▸ **MATERIAL TO PROCESS**
* * *
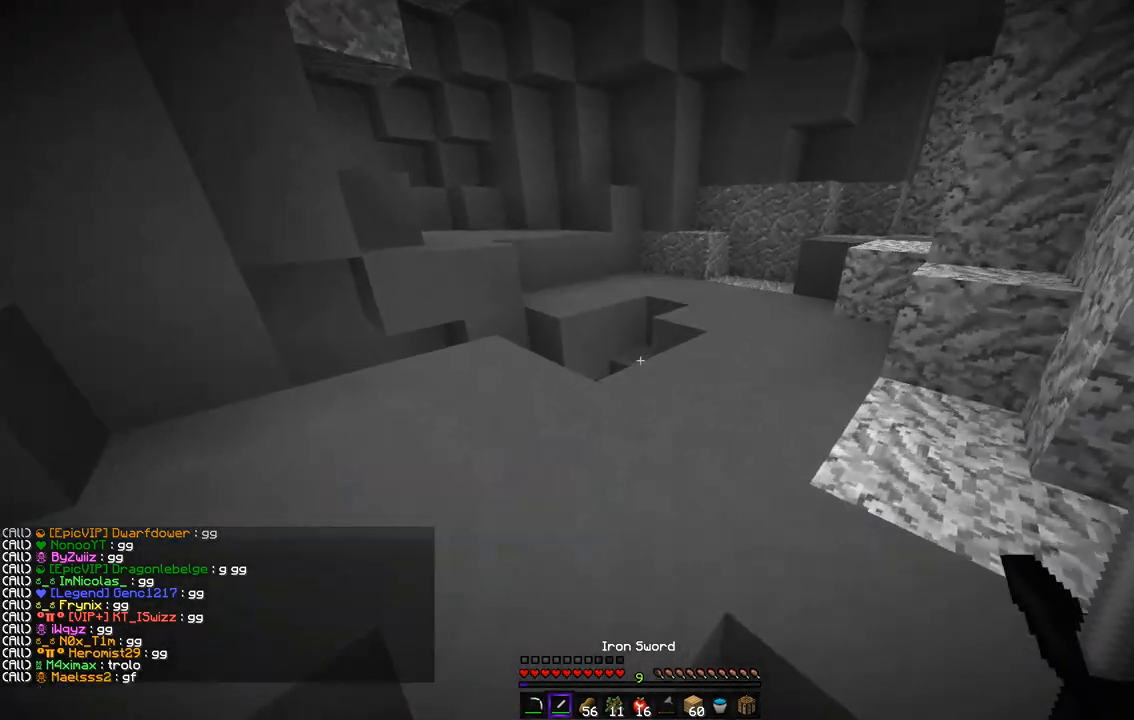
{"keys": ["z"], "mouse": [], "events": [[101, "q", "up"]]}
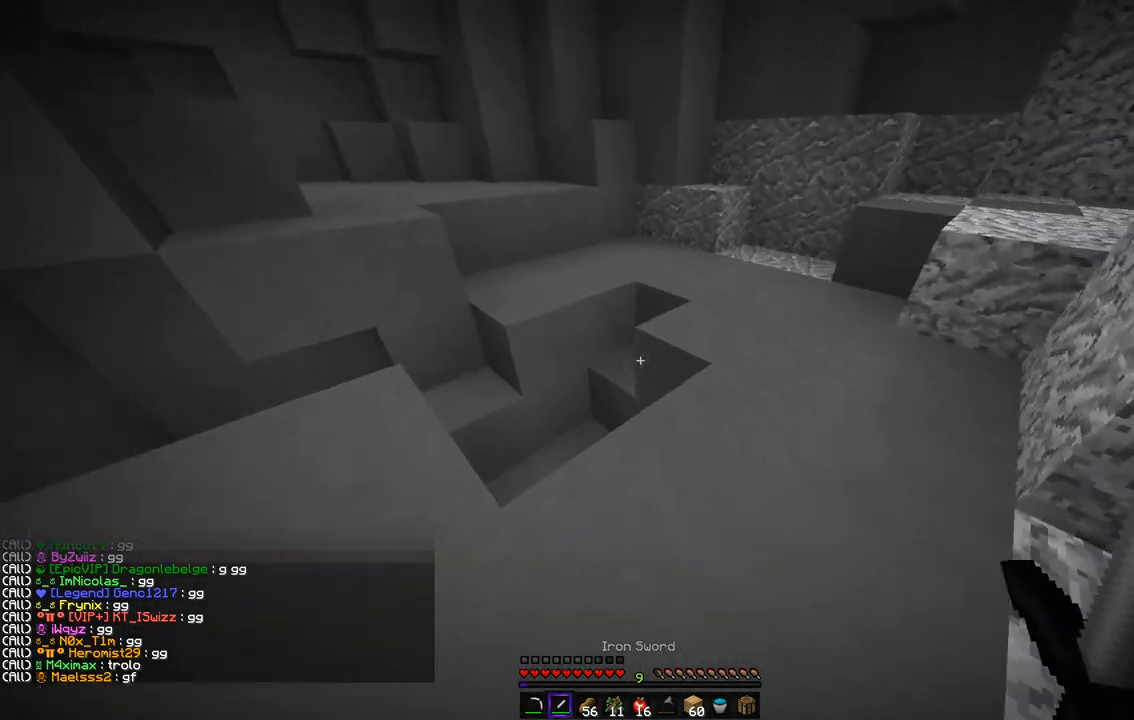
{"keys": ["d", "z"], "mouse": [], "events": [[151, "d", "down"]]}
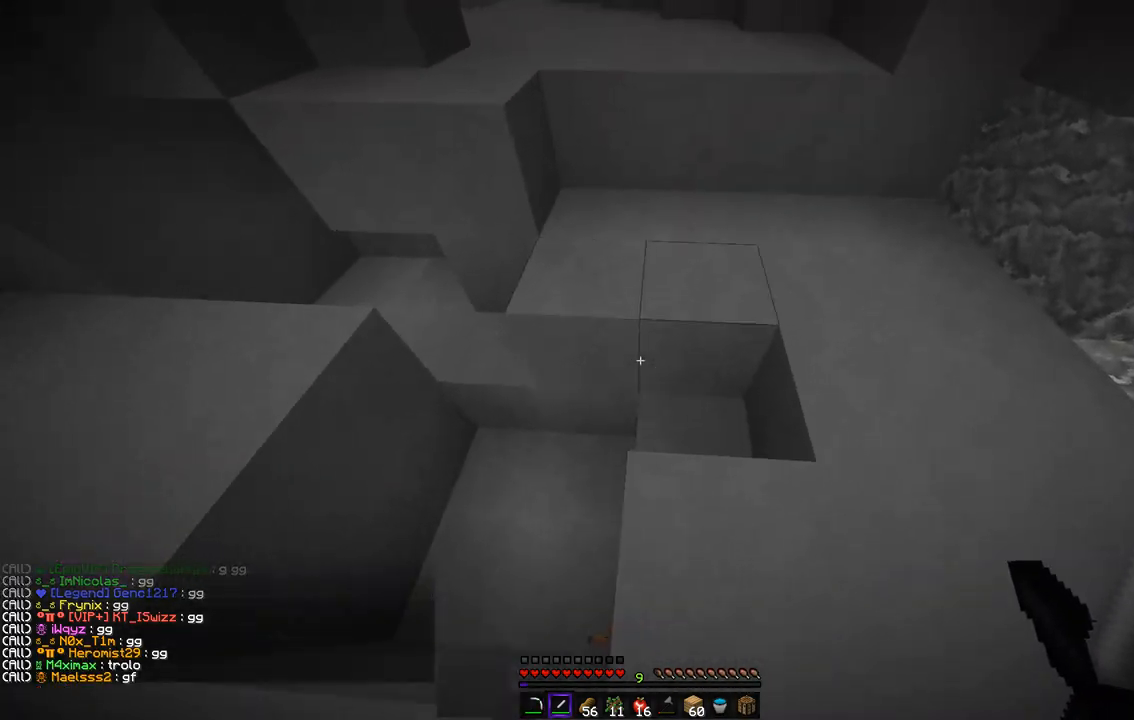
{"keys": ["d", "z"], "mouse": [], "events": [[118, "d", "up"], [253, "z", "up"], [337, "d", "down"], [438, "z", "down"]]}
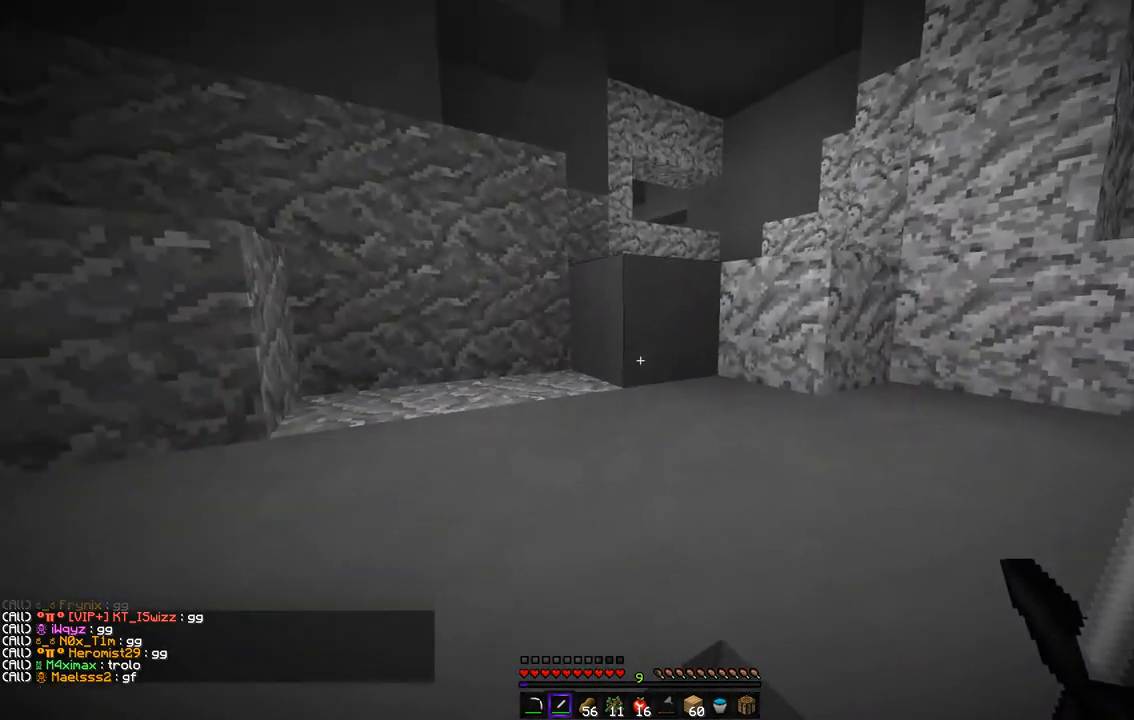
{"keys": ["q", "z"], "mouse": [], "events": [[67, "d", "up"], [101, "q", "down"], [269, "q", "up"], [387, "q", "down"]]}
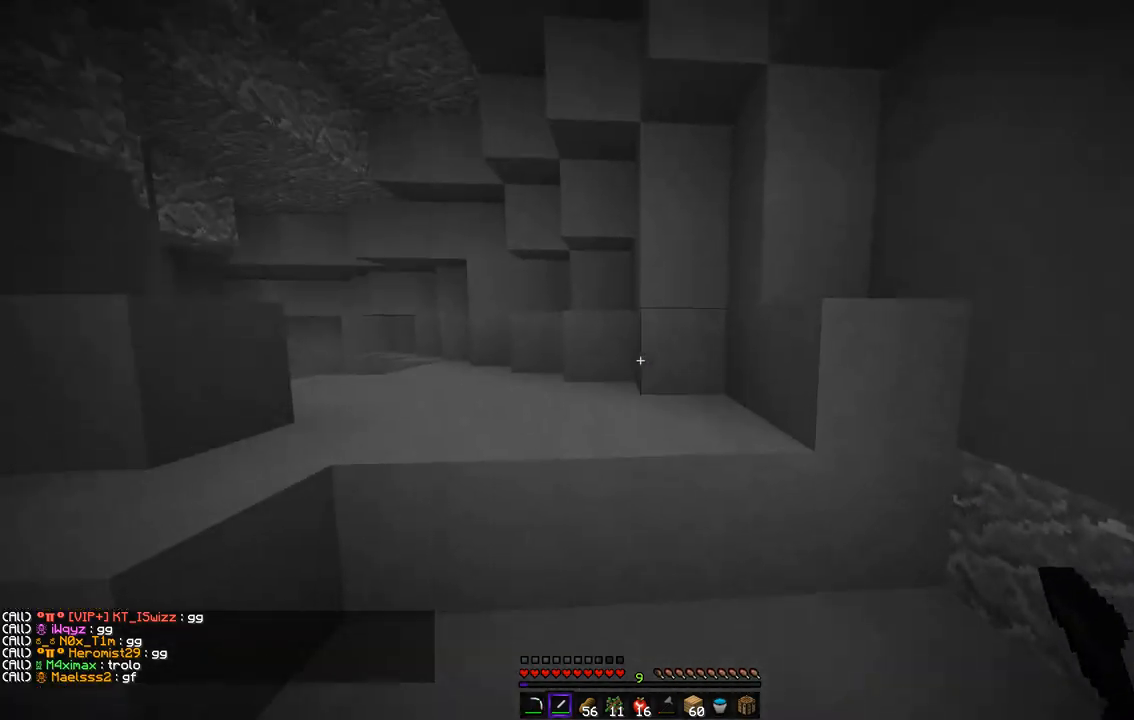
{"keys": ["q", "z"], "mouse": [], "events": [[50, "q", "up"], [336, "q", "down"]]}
* * *
▸ **PROBLEM TO WORK ON**
Transcribe the records word for word and include no pictures.

▸ **SOLUTION TO THE PROBLEM**
{"keys": ["z"], "mouse": [], "events": [[101, "q", "up"]]}
{"keys": ["d", "z"], "mouse": [], "events": [[151, "d", "down"]]}
{"keys": ["d", "z"], "mouse": [], "events": [[118, "d", "up"], [253, "z", "up"], [337, "d", "down"], [438, "z", "down"]]}
{"keys": ["q", "z"], "mouse": [], "events": [[67, "d", "up"], [101, "q", "down"], [269, "q", "up"], [387, "q", "down"]]}
{"keys": ["q", "z"], "mouse": [], "events": [[50, "q", "up"], [336, "q", "down"]]}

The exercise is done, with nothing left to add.